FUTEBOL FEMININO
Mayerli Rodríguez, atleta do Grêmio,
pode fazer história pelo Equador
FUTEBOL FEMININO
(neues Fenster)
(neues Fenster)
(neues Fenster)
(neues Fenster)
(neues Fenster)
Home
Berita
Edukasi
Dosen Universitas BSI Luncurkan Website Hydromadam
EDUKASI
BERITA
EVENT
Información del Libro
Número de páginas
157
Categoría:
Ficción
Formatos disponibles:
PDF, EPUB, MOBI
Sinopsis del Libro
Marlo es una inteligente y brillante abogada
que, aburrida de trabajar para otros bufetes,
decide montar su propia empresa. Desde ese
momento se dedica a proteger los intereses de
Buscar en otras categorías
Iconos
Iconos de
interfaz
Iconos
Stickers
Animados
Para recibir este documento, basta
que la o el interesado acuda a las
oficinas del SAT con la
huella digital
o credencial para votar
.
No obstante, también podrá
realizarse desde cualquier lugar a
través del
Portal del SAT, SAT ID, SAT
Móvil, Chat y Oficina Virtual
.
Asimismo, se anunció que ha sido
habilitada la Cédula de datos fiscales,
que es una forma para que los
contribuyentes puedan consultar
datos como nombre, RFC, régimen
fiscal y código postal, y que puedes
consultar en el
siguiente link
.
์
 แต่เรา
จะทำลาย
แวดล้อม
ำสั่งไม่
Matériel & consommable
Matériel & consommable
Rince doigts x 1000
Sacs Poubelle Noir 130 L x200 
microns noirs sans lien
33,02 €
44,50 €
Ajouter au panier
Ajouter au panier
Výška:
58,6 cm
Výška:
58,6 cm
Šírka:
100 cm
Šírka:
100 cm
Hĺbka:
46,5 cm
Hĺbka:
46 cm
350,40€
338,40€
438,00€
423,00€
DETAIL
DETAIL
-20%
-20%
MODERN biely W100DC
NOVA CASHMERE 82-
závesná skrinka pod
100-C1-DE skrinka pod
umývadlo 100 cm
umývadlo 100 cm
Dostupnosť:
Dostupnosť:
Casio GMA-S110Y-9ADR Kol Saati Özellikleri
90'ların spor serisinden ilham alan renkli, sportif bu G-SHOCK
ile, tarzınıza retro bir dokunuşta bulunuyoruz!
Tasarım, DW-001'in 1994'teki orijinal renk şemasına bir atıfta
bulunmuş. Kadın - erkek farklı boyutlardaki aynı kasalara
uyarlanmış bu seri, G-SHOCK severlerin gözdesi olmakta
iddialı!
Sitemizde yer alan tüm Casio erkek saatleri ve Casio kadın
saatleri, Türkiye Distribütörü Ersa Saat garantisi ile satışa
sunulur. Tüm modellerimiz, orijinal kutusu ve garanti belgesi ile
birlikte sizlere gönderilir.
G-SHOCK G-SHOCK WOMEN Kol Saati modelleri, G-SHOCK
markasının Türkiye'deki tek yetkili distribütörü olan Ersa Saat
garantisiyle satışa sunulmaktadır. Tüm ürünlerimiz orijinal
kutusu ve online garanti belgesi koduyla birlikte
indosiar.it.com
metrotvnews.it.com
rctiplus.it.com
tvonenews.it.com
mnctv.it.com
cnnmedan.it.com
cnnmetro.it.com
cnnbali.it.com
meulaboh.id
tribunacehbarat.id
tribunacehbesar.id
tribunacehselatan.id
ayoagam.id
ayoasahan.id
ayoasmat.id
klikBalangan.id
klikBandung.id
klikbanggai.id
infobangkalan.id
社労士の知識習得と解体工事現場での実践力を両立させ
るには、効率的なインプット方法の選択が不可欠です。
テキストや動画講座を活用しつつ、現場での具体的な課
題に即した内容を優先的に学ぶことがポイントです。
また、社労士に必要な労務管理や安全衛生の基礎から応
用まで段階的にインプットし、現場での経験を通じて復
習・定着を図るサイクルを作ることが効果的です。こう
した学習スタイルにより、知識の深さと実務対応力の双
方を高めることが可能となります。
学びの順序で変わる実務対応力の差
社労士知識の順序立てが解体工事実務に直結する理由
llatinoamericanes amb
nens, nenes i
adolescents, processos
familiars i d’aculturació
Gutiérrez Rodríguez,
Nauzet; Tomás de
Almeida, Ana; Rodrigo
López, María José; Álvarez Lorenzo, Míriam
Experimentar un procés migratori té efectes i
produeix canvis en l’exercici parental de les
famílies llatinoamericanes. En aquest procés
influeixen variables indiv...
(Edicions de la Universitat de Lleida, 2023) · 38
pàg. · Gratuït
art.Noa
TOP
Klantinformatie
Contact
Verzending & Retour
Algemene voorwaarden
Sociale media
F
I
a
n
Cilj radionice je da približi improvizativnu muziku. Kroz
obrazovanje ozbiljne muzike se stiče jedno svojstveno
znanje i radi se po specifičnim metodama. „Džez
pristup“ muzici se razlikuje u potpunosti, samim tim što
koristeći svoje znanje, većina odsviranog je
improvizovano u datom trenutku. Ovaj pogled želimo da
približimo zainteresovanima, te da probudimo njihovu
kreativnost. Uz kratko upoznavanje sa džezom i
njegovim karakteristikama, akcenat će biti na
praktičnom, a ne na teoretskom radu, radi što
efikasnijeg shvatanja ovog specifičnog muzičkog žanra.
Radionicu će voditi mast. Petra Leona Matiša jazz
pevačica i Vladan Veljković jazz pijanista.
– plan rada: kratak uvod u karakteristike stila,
──────────────────────────────
Problem details: Produce exactly the lines from the one containing "Experimentar un procés migratori té efectes i" through the final line of the records above, both included, and no others.

Response area:
Experimentar un procés migratori té efectes i
produeix canvis en l’exercici parental de les
famílies llatinoamericanes. En aquest procés
influeixen variables indiv...
(Edicions de la Universitat de Lleida, 2023) · 38
pàg. · Gratuït
art.Noa
TOP
Klantinformatie
Contact
Verzending & Retour
Algemene voorwaarden
Sociale media
F
I
a
n
Cilj radionice je da približi improvizativnu muziku. Kroz
obrazovanje ozbiljne muzike se stiče jedno svojstveno
znanje i radi se po specifičnim metodama. „Džez
pristup“ muzici se razlikuje u potpunosti, samim tim što
koristeći svoje znanje, većina odsviranog je
improvizovano u datom trenutku. Ovaj pogled želimo da
približimo zainteresovanima, te da probudimo njihovu
kreativnost. Uz kratko upoznavanje sa džezom i
njegovim karakteristikama, akcenat će biti na
praktičnom, a ne na teoretskom radu, radi što
efikasnijeg shvatanja ovog specifičnog muzičkog žanra.
Radionicu će voditi mast. Petra Leona Matiša jazz
pevačica i Vladan Veljković jazz pijanista.
– plan rada: kratak uvod u karakteristike stila,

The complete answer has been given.